Preferably, when the application entry function table is established, for each DSP core designated to run the application program, a corresponding application entry function table may be established separately, and the application program running in the DSP core and the corresponding entry address may be recorded. In the specific operation process, a table look-up mode is adopted to quickly find the DSP core corresponding to the application software to be operated and the inlet address of the application operation area to be operated.

Step S2-3, solidifying the mirror image file of the operating system

And solidifying the compiled operating system image to an external nonvolatile memory of the DSP for storage, wherein the operating system image is only stored in the external nonvolatile memory before being operated.

Because the system mirror image is solidified to an external nonvolatile memory with large storage space for storage, and when the system mirror image is operated, the system function, the heap space and the stack space which need to be operated are loaded to the mirror image residence area corresponding to the operating DSP kernel through the system function table, the operating system mirror image does not need to be cut.

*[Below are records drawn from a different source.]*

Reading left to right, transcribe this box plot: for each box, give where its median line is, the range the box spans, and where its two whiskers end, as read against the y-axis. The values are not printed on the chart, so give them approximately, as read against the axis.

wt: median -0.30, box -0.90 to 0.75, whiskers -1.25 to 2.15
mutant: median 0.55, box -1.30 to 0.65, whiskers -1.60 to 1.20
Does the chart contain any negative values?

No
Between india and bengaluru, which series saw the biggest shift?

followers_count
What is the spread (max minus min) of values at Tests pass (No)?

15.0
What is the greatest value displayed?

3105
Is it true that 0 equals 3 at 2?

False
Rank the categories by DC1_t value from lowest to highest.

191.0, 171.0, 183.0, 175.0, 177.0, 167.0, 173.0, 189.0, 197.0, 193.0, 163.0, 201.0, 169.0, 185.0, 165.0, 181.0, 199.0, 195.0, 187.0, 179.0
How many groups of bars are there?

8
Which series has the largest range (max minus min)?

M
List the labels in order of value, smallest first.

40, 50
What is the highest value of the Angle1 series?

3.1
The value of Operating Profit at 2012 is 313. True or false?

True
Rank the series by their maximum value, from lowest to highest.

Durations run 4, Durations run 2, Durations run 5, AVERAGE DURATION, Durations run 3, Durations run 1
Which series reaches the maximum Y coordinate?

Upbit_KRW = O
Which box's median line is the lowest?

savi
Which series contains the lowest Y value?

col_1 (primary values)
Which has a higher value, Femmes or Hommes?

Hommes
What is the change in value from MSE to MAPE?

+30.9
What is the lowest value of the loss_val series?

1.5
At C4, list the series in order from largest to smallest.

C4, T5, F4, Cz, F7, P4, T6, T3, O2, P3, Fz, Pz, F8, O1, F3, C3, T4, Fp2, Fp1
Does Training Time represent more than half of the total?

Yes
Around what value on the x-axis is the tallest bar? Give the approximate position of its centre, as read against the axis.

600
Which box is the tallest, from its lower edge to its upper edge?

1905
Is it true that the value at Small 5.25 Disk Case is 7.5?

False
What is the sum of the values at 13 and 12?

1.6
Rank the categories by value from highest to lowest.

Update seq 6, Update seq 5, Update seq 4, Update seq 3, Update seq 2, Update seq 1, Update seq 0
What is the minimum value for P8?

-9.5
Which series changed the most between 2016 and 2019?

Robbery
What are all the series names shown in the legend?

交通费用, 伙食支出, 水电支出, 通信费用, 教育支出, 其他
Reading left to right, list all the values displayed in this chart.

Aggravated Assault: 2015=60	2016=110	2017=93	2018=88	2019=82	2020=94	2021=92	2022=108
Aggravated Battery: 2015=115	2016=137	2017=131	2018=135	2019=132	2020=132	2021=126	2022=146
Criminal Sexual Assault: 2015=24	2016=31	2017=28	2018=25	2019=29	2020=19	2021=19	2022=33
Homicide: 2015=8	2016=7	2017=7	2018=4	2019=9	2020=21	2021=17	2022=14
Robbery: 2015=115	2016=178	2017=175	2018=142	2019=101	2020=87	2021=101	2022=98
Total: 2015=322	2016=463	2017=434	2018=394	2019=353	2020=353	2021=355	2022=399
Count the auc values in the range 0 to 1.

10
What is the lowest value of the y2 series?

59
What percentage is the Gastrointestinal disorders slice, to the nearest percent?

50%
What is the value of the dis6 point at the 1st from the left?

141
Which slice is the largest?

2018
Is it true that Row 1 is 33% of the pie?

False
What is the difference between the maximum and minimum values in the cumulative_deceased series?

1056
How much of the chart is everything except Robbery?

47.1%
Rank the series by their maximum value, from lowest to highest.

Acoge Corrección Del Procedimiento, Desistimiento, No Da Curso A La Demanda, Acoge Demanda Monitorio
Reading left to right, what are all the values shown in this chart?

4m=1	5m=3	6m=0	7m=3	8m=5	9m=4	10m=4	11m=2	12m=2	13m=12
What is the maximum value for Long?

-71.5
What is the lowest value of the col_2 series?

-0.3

Step S2-4, solidifying the executable file of the application software

And solidifying the compiled executable file of the application software into an external nonvolatile memory of the DSP for storage, wherein the application software is only stored in the external nonvolatile memory before being operated.

Step S3, the platform is powered on to operate, the image file is loaded into the image resident area to operate according to the system function table, and the executable file required to operate is loaded into the application operation area to operate according to the application entry table;

specifically, step S3 includes:

step S3-1, starting power supply system to power up;

s3-2, loading the system function to be started in the image file to the image resident area according to the system function table; operating an operating system in a signal platform;

because the mirror image residence zone is positioned in the DDR SDRAM of the off-chip memory space, the memory space is large, and the operating system is operated in the mirror image residence zone without cutting any function of the real-time operating system.

Step S3-3, when the application software needs to be operated, loading the executable file of the application software into the corresponding application operation area according to the application entry table for operation;

specifically, according to the entry address recorded in the application entry table, directly jumping to the entry address of the application running area of the application software to be run to execute the application software;

the application operation area is positioned in the SRAM of the internal memory space of the chip, so the operation speed is high, the operation period of the application software is shortened in a direct skip mode, the operation speed of the application software is improved, and the high-speed requirement is met.

Step S3-4, when the application software runs, calling the needed system service according to the system function table;

in the running process of the application software, when a specified system function in the image file needs to be called, the entry address of the system function is obtained according to the system function table, the image resident area is loaded, and the system function is run, so that the running period of the application software can be shortened, the application software can fully enjoy the system service of an operating system, and a running software environment with complete functions is provided for the DSP application software.

The above description is only for the preferred embodiment of the present invention, but the scope of the present invention is not limited thereto, and any changes or substitutions that can be easily conceived by those skilled in the art within the technical scope of the present invention are included in the scope of the present invention.